◆ Exercise instructions: Every single entry that follows is to be retyped exactly.

(Collected data)
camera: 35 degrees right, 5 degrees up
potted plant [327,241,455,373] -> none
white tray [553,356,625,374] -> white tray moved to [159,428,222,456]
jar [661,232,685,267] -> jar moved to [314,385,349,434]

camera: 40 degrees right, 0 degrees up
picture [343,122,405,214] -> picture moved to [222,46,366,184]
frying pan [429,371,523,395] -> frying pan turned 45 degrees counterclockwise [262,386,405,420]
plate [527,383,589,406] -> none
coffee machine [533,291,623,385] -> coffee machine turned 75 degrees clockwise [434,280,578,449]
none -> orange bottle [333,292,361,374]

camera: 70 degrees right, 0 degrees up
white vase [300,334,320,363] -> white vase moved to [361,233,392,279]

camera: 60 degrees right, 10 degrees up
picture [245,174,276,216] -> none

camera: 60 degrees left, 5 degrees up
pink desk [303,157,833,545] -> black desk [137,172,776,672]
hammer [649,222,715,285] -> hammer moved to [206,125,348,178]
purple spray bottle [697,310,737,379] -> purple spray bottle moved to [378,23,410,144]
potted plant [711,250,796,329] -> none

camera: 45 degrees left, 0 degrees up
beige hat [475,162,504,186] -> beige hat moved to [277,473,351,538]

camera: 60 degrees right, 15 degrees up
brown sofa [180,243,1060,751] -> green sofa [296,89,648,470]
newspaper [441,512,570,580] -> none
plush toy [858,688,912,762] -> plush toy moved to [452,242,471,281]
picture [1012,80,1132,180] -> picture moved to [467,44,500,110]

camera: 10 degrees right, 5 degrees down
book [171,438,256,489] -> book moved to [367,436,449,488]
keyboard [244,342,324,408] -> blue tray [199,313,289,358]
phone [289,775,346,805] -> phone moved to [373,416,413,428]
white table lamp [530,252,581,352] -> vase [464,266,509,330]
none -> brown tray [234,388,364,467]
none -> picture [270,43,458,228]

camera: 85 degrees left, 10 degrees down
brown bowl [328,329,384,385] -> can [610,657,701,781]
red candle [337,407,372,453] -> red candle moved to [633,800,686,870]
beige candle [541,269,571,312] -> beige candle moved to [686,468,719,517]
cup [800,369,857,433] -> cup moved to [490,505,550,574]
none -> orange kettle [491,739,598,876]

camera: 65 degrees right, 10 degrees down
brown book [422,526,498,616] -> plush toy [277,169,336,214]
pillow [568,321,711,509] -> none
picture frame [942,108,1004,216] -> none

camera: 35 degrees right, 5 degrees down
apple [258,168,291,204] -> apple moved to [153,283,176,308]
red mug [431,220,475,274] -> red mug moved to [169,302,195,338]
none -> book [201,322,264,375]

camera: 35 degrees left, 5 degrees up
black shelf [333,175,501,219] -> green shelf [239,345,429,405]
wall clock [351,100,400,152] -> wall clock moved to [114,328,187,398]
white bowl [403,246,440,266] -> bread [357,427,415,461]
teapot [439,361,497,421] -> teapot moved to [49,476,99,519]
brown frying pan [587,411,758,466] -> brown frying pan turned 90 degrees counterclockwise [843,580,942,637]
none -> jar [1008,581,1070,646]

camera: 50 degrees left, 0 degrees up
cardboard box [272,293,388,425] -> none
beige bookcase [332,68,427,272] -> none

◆ Written response:
camera: 35 degrees right, 5 degrees up
potted plant [327,241,455,373] -> none
white tray [553,356,625,374] -> white tray moved to [159,428,222,456]
jar [661,232,685,267] -> jar moved to [314,385,349,434]

camera: 40 degrees right, 0 degrees up
picture [343,122,405,214] -> picture moved to [222,46,366,184]
frying pan [429,371,523,395] -> frying pan turned 45 degrees counterclockwise [262,386,405,420]
plate [527,383,589,406] -> none
coffee machine [533,291,623,385] -> coffee machine turned 75 degrees clockwise [434,280,578,449]
none -> orange bottle [333,292,361,374]

camera: 70 degrees right, 0 degrees up
white vase [300,334,320,363] -> white vase moved to [361,233,392,279]

camera: 60 degrees right, 10 degrees up
picture [245,174,276,216] -> none

camera: 60 degrees left, 5 degrees up
pink desk [303,157,833,545] -> black desk [137,172,776,672]
hammer [649,222,715,285] -> hammer moved to [206,125,348,178]
purple spray bottle [697,310,737,379] -> purple spray bottle moved to [378,23,410,144]
potted plant [711,250,796,329] -> none

camera: 45 degrees left, 0 degrees up
beige hat [475,162,504,186] -> beige hat moved to [277,473,351,538]

camera: 60 degrees right, 15 degrees up
brown sofa [180,243,1060,751] -> green sofa [296,89,648,470]
newspaper [441,512,570,580] -> none
plush toy [858,688,912,762] -> plush toy moved to [452,242,471,281]
picture [1012,80,1132,180] -> picture moved to [467,44,500,110]

camera: 10 degrees right, 5 degrees down
book [171,438,256,489] -> book moved to [367,436,449,488]
keyboard [244,342,324,408] -> blue tray [199,313,289,358]
phone [289,775,346,805] -> phone moved to [373,416,413,428]
white table lamp [530,252,581,352] -> vase [464,266,509,330]
none -> brown tray [234,388,364,467]
none -> picture [270,43,458,228]

camera: 85 degrees left, 10 degrees down
brown bowl [328,329,384,385] -> can [610,657,701,781]
red candle [337,407,372,453] -> red candle moved to [633,800,686,870]
beige candle [541,269,571,312] -> beige candle moved to [686,468,719,517]
cup [800,369,857,433] -> cup moved to [490,505,550,574]
none -> orange kettle [491,739,598,876]

camera: 65 degrees right, 10 degrees down
brown book [422,526,498,616] -> plush toy [277,169,336,214]
pillow [568,321,711,509] -> none
picture frame [942,108,1004,216] -> none

camera: 35 degrees right, 5 degrees down
apple [258,168,291,204] -> apple moved to [153,283,176,308]
red mug [431,220,475,274] -> red mug moved to [169,302,195,338]
none -> book [201,322,264,375]

camera: 35 degrees left, 5 degrees up
black shelf [333,175,501,219] -> green shelf [239,345,429,405]
wall clock [351,100,400,152] -> wall clock moved to [114,328,187,398]
white bowl [403,246,440,266] -> bread [357,427,415,461]
teapot [439,361,497,421] -> teapot moved to [49,476,99,519]
brown frying pan [587,411,758,466] -> brown frying pan turned 90 degrees counterclockwise [843,580,942,637]
none -> jar [1008,581,1070,646]

camera: 50 degrees left, 0 degrees up
cardboard box [272,293,388,425] -> none
beige bookcase [332,68,427,272] -> none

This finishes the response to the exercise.